FILE UNDER 'THINGS I DON'T GET': The obsession with Michael Pollan. I read In Defense of Food a few weeks ago, because the professor I was housesitting for happened to own a copy. Now, the first thing they teach you in grad school is how to rip apart someone else's argument, especially when it has methodological problems, so I am likely to be over-critical. On the other hand, I am tired of evangelicals being painted with the anti-science book, and the part of In Defense of Food that is not common sense masked as daring truth-telling is almost a parody of the anti-science mentality. To wit:
1. Repeated mentions that scientists only study nutrients, and you can't even see nutrients! There's a fair point to be made about a. the complexity of the systems most scientists work with and b. the difficulty of isolating variables, especially when humans are involved (as any social scientist will happily tell you), but the fair point is rarely made. Scientists are portrayed as mandarins who keep esoteric knowledge to themselves. Argument by anecdote: I know a lot of scientists and engineers, and barely understand what any of them do. That some area of research is inscrutable to outsiders is not a reflection on the enterprise undertaken.

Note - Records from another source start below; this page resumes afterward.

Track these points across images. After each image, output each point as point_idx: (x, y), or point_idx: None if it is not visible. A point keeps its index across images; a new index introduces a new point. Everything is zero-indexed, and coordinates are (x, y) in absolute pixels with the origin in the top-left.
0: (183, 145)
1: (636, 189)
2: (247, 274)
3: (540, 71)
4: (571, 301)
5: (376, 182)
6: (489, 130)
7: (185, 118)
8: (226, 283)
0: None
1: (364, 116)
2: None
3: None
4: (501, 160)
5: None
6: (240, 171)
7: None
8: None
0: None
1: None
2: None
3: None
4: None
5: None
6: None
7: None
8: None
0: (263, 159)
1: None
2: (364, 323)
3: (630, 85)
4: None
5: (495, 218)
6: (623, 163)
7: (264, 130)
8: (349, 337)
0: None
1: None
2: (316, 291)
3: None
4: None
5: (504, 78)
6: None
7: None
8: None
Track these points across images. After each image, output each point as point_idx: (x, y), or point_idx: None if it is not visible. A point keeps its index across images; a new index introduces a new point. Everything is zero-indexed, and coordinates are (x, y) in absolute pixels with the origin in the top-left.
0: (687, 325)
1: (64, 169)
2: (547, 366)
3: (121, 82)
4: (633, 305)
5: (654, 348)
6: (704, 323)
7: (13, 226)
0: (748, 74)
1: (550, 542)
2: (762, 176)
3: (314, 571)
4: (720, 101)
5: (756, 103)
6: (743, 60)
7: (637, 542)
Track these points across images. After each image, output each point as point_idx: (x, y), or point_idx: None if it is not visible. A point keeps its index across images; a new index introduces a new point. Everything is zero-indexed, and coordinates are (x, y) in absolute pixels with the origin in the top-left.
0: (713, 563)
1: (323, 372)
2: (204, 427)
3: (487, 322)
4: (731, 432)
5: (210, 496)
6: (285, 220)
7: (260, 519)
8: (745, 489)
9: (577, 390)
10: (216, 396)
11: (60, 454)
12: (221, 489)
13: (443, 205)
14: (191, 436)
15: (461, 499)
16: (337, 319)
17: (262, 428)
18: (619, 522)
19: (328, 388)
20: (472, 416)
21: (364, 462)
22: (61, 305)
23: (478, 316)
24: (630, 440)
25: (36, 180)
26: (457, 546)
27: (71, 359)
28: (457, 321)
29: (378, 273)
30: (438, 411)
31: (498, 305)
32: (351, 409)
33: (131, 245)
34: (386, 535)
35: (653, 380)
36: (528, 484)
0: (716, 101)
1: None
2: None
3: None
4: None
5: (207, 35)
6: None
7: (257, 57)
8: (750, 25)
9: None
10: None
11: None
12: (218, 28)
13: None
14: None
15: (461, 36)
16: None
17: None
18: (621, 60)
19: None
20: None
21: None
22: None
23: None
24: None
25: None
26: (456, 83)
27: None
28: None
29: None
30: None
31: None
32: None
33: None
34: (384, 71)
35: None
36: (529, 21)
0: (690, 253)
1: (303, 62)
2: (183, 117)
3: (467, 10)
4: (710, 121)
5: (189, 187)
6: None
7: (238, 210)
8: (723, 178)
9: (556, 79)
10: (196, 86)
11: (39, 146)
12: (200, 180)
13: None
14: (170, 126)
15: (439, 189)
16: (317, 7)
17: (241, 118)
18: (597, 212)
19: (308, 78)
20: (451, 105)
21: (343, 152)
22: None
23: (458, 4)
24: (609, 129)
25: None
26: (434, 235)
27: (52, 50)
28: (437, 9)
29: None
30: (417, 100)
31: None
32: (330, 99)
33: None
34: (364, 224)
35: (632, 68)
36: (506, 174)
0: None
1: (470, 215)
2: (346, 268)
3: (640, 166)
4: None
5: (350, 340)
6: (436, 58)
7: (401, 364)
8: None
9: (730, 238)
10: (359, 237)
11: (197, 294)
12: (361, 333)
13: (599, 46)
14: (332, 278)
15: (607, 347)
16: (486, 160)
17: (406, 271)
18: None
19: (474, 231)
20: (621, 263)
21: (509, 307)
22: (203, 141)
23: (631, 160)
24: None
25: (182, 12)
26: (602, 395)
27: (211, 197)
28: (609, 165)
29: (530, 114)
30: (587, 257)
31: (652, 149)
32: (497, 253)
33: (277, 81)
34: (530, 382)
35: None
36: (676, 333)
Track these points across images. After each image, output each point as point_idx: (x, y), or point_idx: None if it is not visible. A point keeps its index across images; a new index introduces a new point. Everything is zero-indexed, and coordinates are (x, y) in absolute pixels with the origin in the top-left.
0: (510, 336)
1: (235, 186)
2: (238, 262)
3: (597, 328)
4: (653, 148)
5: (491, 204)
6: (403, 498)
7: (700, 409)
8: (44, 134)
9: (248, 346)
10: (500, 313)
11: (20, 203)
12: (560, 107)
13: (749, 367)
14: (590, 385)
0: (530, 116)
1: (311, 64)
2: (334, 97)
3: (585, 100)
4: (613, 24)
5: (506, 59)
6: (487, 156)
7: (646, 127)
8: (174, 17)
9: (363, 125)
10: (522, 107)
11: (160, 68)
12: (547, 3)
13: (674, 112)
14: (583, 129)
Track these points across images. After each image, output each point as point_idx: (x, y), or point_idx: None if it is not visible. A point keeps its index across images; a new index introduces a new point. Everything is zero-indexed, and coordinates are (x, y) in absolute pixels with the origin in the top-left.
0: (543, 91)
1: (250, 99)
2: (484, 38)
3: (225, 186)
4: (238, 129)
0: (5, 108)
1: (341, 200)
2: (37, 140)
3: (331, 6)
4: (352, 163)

2. Studies in nutrition science are disreputable unless they confirm my thesis, in which case they're flawed, but the best we can do.
3. The replacement of one thesis with another over time is evidence that scientists either a. don't know what they're doing or b. deliberately trying to hide their past mistakes. Pollan likes to begin his historical narratives in the 19th century, and put scientists from all periods on the hook for mistakes that were made back then, as though these all constituted one narrative and not the work of disparate figures working under disparate conditions. The one explanation never considered is that as general scientific knowledge increases, paradigms change, and once a paradigm is discarded, it's redundant to go back and explain why: people are giving the best explanation we have.
As I say, maybe this is too harsh, but I really don't get it.